→ **WHAT TO PRODUCE**
Write what comes next in the immunofluorescence staining method below, starting after its last sentence.

→ **GIVEN TEXT**
********
Paraffin sections were deparaffinied with xylene and rehydrated by gradient of ethyl alcohol from 100 to 70%. Sections were washed with PBS and reacted with normal goat serum for 1 h for blocking non-specific reaction. Sections were incubated in a wet chamber for overnight at 4 °C with following primary antibodies: anti-Iba-1, anti-GFAP, anti-NF-κB, anti-TNF-α, and anti-IL-1β (anti-Iba-1, anti-GFAP, anti-NF-κB, anti-TNF-α, and anti-IL-1β primary antibody, diluted 1:100, Santa Cruz Biotechnology). Sections were washed with PBS and incubated with fluorescein isothiocyanate (FITC)-conjugated anti-mouse IgG or anti-rabbit IgG (1:200, Santa Cruz Biotechnology) for 2 h at room temperature. Sections were reacted with 4′,6-diamidino-2-phenylindole (DAPI, Sigma Aldrich) for 10 min and mounted with Ultra-Cruz mounting medium (Santa Cruz Biotechnology). Fluorescent signals were observed and imaged with a confocal microscope (FV-1000, Olympus, Tokyo, Japan). Integrated intensities of positive signals were analyzed by Image-Pro Plus image software (Media Cybernetics, Rockville, MD, USA). Intensity values were expressed as a ratio of LPS-treated group intensity to control group intensity. Intensity value of control group was set to 1.
********
→ **DATA SECTION**
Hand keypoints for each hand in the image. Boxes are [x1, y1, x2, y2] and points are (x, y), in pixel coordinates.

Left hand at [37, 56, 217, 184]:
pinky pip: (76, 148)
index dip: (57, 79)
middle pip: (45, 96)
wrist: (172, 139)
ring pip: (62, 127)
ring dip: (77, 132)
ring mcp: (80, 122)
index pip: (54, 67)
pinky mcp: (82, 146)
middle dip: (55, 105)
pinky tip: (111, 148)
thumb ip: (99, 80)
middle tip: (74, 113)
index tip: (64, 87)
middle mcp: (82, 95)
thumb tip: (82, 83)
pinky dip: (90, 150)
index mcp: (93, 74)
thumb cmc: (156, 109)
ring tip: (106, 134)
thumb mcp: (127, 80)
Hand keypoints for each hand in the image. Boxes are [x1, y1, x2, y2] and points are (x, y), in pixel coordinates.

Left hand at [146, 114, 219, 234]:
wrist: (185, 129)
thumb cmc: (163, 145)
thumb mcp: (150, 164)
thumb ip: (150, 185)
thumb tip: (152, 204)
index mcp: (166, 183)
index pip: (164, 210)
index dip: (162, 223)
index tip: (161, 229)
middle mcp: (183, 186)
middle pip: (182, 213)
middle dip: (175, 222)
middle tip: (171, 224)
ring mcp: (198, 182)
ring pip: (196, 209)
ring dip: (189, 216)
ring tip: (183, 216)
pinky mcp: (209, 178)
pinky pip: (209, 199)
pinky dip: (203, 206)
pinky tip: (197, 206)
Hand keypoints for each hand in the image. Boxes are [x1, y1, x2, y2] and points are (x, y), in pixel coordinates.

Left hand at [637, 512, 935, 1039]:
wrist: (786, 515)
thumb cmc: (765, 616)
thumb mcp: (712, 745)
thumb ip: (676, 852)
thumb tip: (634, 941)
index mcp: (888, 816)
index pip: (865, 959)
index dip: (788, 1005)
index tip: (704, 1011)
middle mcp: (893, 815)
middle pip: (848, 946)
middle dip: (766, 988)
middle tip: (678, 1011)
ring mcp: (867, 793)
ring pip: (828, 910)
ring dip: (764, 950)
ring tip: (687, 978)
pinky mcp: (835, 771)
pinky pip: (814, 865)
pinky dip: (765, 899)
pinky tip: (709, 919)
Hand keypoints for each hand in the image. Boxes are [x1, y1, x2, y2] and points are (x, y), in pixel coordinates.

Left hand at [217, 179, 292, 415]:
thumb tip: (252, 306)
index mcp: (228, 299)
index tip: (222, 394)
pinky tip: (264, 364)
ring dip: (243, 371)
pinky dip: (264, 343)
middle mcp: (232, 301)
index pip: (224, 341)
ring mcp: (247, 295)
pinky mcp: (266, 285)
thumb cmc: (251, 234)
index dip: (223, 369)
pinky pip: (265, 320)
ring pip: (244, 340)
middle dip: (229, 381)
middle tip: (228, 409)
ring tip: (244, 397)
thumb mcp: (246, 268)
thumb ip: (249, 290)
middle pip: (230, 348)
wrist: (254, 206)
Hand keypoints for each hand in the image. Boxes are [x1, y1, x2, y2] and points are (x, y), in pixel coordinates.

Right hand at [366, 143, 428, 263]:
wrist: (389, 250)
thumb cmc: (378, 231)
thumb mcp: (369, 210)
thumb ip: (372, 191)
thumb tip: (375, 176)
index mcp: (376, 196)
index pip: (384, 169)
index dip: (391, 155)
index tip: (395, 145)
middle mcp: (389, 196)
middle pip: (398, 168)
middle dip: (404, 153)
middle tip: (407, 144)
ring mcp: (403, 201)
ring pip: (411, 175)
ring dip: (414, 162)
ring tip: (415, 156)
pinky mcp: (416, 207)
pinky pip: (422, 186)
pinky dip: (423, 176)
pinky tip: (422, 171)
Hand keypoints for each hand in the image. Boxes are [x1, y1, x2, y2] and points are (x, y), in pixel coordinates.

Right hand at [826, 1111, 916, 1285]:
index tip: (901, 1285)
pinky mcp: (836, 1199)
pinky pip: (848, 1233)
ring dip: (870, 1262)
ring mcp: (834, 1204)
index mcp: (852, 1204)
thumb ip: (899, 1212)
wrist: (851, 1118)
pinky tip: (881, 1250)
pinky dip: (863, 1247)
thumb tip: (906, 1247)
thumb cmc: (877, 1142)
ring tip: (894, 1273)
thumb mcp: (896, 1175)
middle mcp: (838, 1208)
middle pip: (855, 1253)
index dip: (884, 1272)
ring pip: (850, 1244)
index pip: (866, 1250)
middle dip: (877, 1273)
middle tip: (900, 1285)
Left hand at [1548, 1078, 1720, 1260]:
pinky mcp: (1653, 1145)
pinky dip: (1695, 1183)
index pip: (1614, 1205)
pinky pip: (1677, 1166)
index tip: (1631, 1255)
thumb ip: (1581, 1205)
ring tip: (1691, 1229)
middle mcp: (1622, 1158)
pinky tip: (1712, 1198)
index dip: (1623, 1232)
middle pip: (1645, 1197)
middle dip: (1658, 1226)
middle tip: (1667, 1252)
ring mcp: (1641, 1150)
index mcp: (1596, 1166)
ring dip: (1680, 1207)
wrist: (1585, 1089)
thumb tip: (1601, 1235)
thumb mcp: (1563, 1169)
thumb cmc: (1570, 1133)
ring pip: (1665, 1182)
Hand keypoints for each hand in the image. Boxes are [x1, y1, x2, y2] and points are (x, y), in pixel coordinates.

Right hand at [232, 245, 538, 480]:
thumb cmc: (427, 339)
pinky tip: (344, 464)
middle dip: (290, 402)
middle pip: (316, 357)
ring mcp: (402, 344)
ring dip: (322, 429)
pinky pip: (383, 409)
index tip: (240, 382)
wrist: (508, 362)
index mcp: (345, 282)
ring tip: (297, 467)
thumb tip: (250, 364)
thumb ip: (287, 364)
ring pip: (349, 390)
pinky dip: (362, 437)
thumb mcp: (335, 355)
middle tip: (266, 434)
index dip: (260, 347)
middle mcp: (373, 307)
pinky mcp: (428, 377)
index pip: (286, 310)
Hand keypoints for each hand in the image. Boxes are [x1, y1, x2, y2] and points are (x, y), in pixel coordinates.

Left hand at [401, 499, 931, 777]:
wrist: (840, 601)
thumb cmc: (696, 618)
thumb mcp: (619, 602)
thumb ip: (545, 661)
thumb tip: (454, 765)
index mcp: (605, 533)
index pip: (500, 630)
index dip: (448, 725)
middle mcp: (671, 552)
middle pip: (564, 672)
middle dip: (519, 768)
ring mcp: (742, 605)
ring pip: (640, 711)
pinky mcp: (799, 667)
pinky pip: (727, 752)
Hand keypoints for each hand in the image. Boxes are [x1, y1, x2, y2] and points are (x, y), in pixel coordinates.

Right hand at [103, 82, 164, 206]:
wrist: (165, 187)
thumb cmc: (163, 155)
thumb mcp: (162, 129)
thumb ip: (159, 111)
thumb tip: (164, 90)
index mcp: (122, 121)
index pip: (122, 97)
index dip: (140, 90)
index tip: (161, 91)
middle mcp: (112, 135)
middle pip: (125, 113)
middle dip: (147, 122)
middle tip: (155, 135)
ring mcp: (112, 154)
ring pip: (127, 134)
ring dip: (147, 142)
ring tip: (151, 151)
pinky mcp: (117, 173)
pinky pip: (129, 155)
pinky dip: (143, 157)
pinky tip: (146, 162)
********
→ **REPLY TO THE TASK**
Data are presented as mean ± standard error of mean (S.E.M.). Results of group were compared by Student’s t-test. A value of p < 0.05 was statistically considered significant.
LPS treatment induced a significant decrease of body weight (Fig. 1a). Body weights were 29.1 ± 0.98 and 36.7 ± 1.24 in control and LPS-treated animals, respectively, at 24 h after last injection. ROS and LPO values were measured as DCF and MDA levels, respectively. They were significantly increased in LPS-treated animals compare with those of control animals. DCF and MDA levels of control animals were set to 1. DCF and MDA levels in LPS-treated animals were 1.97 ± 0.33 and 2.21 ± 0.22, respectively (Fig. 1b). Figure 1c showed the histopathological changes in cerebral cortices after LPS exposure. Neuronal and neuroglial cells with normal morphology were observed in control animals. Most of the neurons had a typical pyramid shape with well-characterized dendrites (Fig. 1c and e). However, we observed severe histological changes in LPS-treated animals. Most of the nerve cells were swollen, with loss of their processes, surrounded by pericellular halos, and vacuolated (Fig. 1d and f). Neuroglial cells were shrunken and deeply stained (Fig. 1f).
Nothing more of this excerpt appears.